The English alphabet contains separate consonants and vowels put together to form words. The Cherokee written language is called a syllabary, not an alphabet, because each sound has a representative symbol. Sequoyah, who was raised by the Cherokee, developed this system by devising a new symbol for each different syllable sound he could hear in his language. By about 1820, he had identified 86 separate sounds and created a symbol, or character, to represent each one. Thousands of Cherokees learnt to read and write within a few years of Sequoyah's innovation.
Most cultures have certain numbers they believe are lucky or unlucky. This is true for the Cherokee as well. The numbers 4 and 7 are often found to be important elements in stories and religious ceremonies. The number 4, for example, stands for the four primary directions, and the number 7 represents these plus "up," or "Upper World," "down" or "Lower World," and "centre," where we all live. The number 7 is also important because of the same number of separate Cherokee clans. It also means the most pure and sacred, which is a difficult level to reach.
The Cherokee Native Americans believed that the owl and cougar reached this high level of purity and sacredness and are considered special. They were the only ones that did not fall asleep during the seven days of Creation, which is why they are nocturnal animals. Both animals are considered sacred also because they have human characteristics. The owl looks different from other birds with its large eyes in front of the face--like a human's--not on the sides. It also can close one at a time. The cougar's screams resemble those of a woman.
Colour has an important symbolic role in the Cherokee religion. Each of the four main directions corresponds to a colour, and each colour is a symbol. Therefore, every spirit that is called has a specific location and colour. The same spirit living in different locations have very different characteristics.
The Red Man, who stands for the power and success spirit, lives in the East. The Black Man, who stands for the spirit of death, lives in the West. The shaman, or religious leader, calls on the Red Man to help his people and on the Black Man to take care of the enemy. The symbolic colour system of the Cherokees is as follows: East, triumph, red; North, defeat, blue; West, death, black; and South, peace, white.

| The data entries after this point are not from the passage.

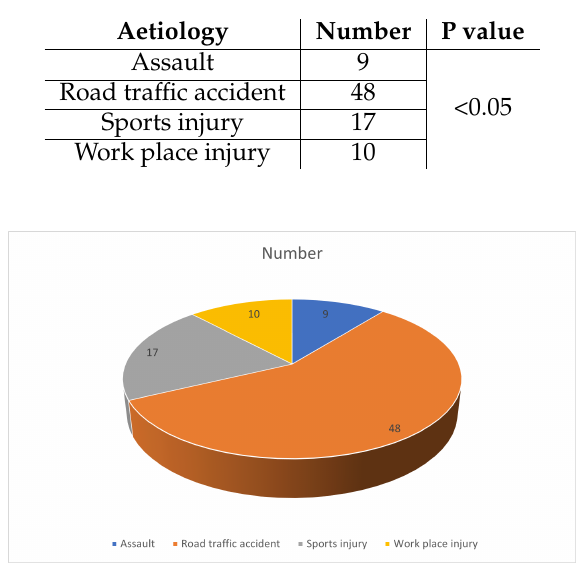
Table 2. Aetiology of injury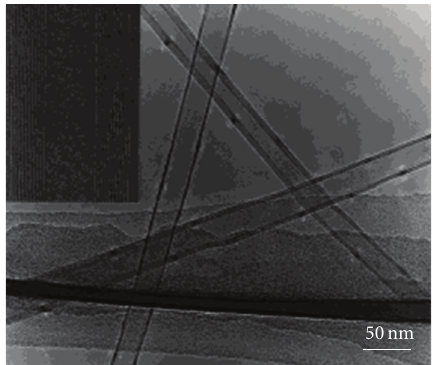
Figure 5: TEM images of BN straight cylindrical nanotubes. The inset shows the perfect ordering of BN tubular layers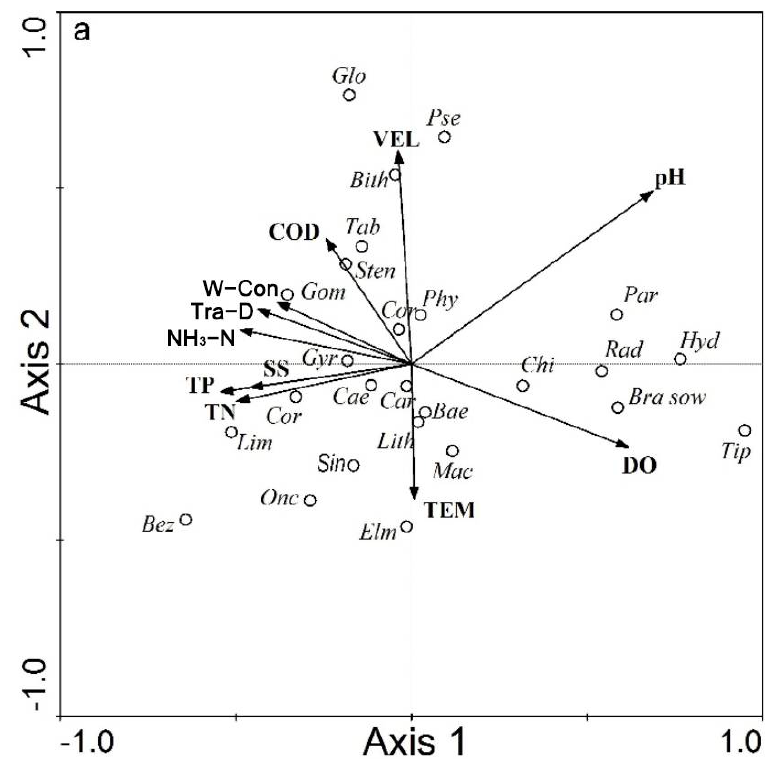
Figure 5. Ordination of macroinvertebrate abundance with environmental variables using canonical correspondence analysis. Significant environmental variables are represented by arrows. Abbrevia- tions are spelled-out in Tables 1 and 2. Tra-D, traffic density; W-Con, construction phase; open circles, abundance of macroinvertebrates.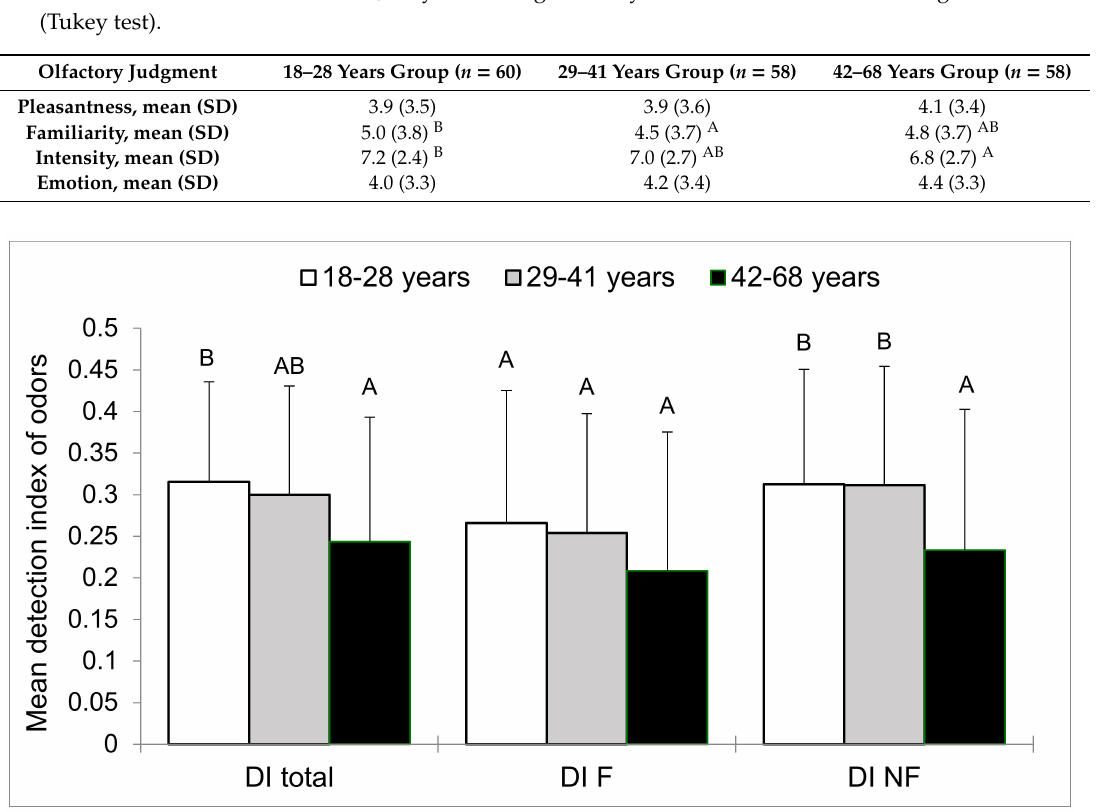
Figure 6. Between-age groups comparison of mean detection indices of odors (all odors: DI total; only familiar odors: DI F and only unfamiliar odors: DI NF). For each mean detection index of odors (all, familiar, or unfamiliar), values with the same letters are not significantly di ff erent at the 5% level of significance (Tukey test). Vertical bars indicate the standard deviation of the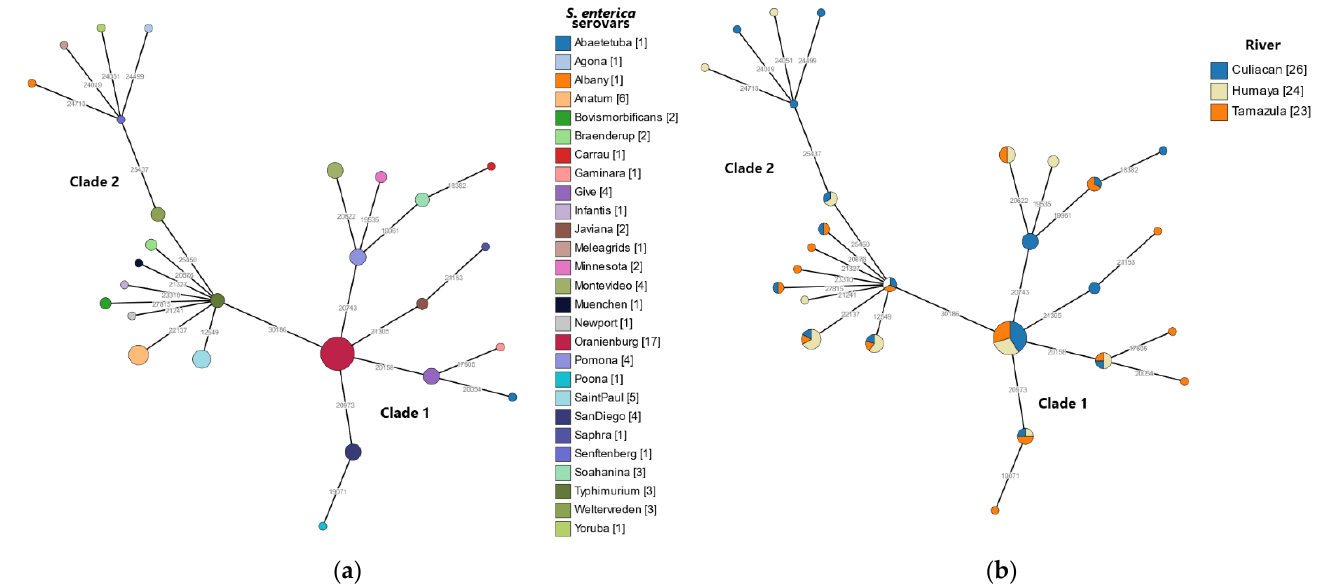
Figure 4. Minimum spanning tree of SNPs identified in the S. enterica isolates from river water samples in the Culiacan Valley, northwestern Mexico. An alignment of highly variable SNPs identified in the genomes of the recovered S. enterica isolates was generated using CSIPhylogeny version 1.4 [42]. The alignment was visualized using GrapeTree software with the MSTree V2 algorithim [44] to generate a minimum spanning tree. SNPs clusters were colored according to the detected serovar ( a ) or the sampled river ( b ) in the Culiacan Valley. Nodes less than 400 SNPs apart were collapsed to form a single SNP cluster, and the node size is indicative of the number of isolates.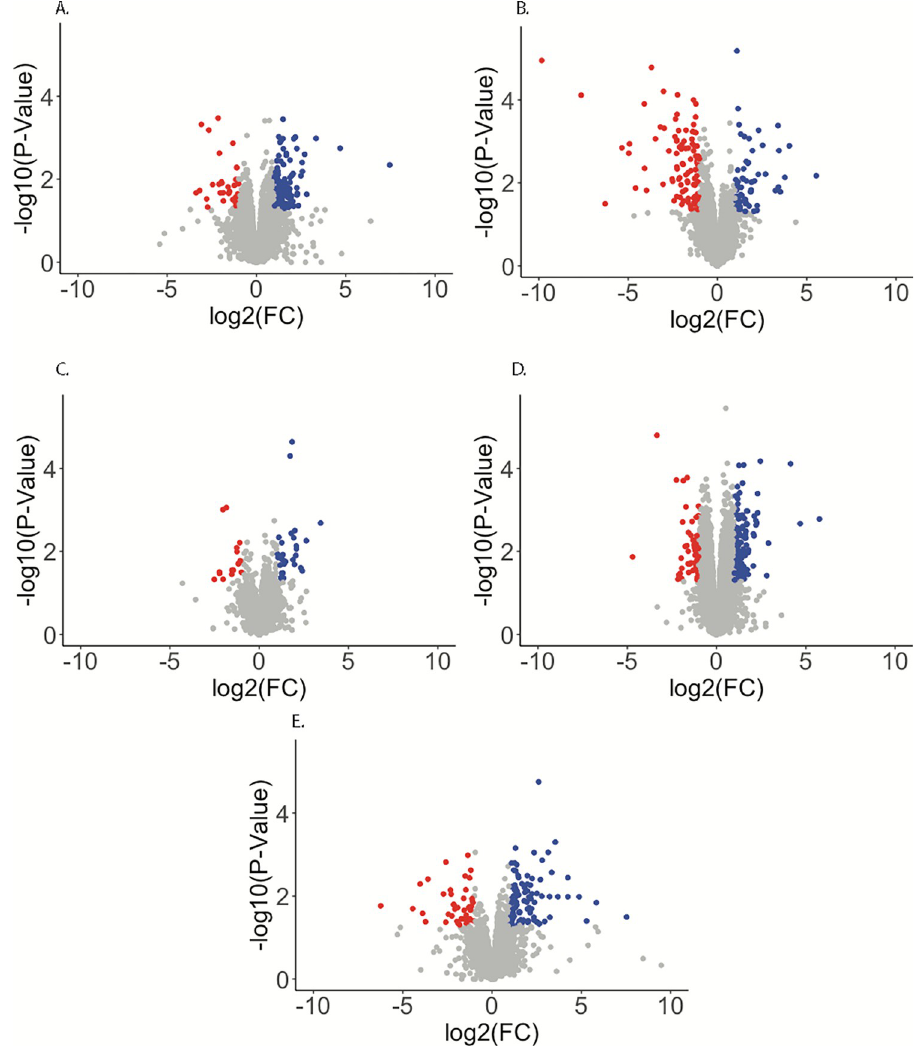
Fig 2. Volcano plots visualizing differential expression of An . stephensi transcripts in response to Mayaro infection. The Y-axis shows -log10 transformed P-values, and the X-axis shows log2 transformed fold change values. Red points represent transcripts depleted by more than -1 log2FC in response to infection with a FDR < 0.05, while blue points are transcripts enriched by more than 1 log2FC in response to infection with a P value < 0.05. A.—C. are transcripts regulated in the 2 dpi, 7 dpi, and 14 dpi groupings respectively, while D. and E. are transcripts regulated in the infected treatment between 2–7 dpi and 7–14 dpi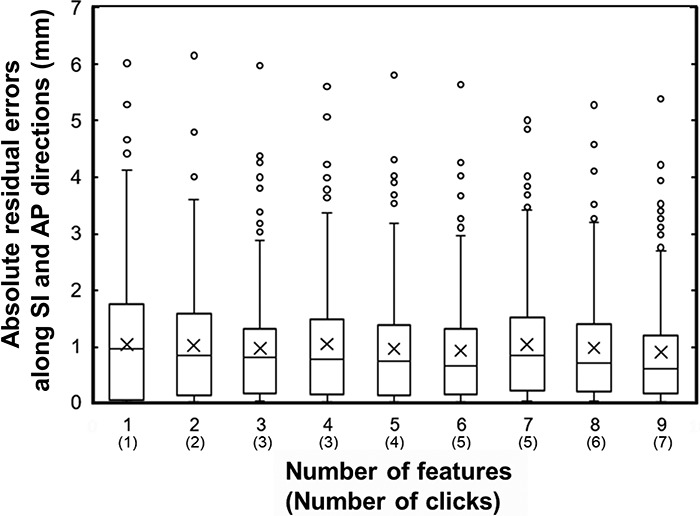
Relationship between absolute residual errors along the SI and AP directions and the number of features in SVR for the validation test. The number of clicks to acquire the features are shown in parentheses.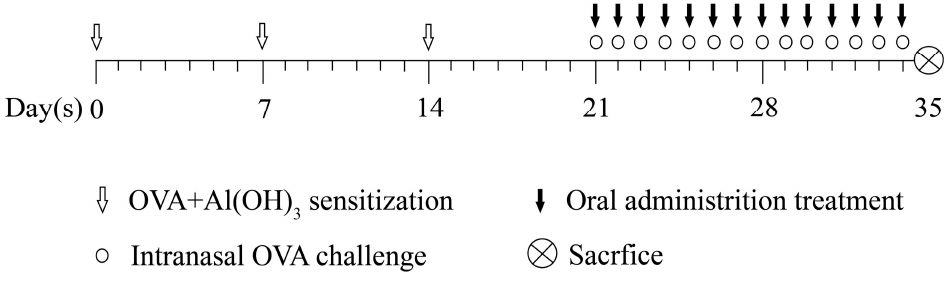
Figure 6. Flow chart of the OVA-induced AR model and ALA administration.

Trees, such as the pine, spruce and laurel, are also at the most sacred and pure level and are important symbols in Cherokee spiritual ceremonies. These trees do not lose their leaves and also were able to stay awake during Creation. As a result, they have a special power and are key to Cherokee medicine and ceremonies. The most sacred of these is the cedar, which is symbolised by red and white, and once carried the honoured dead.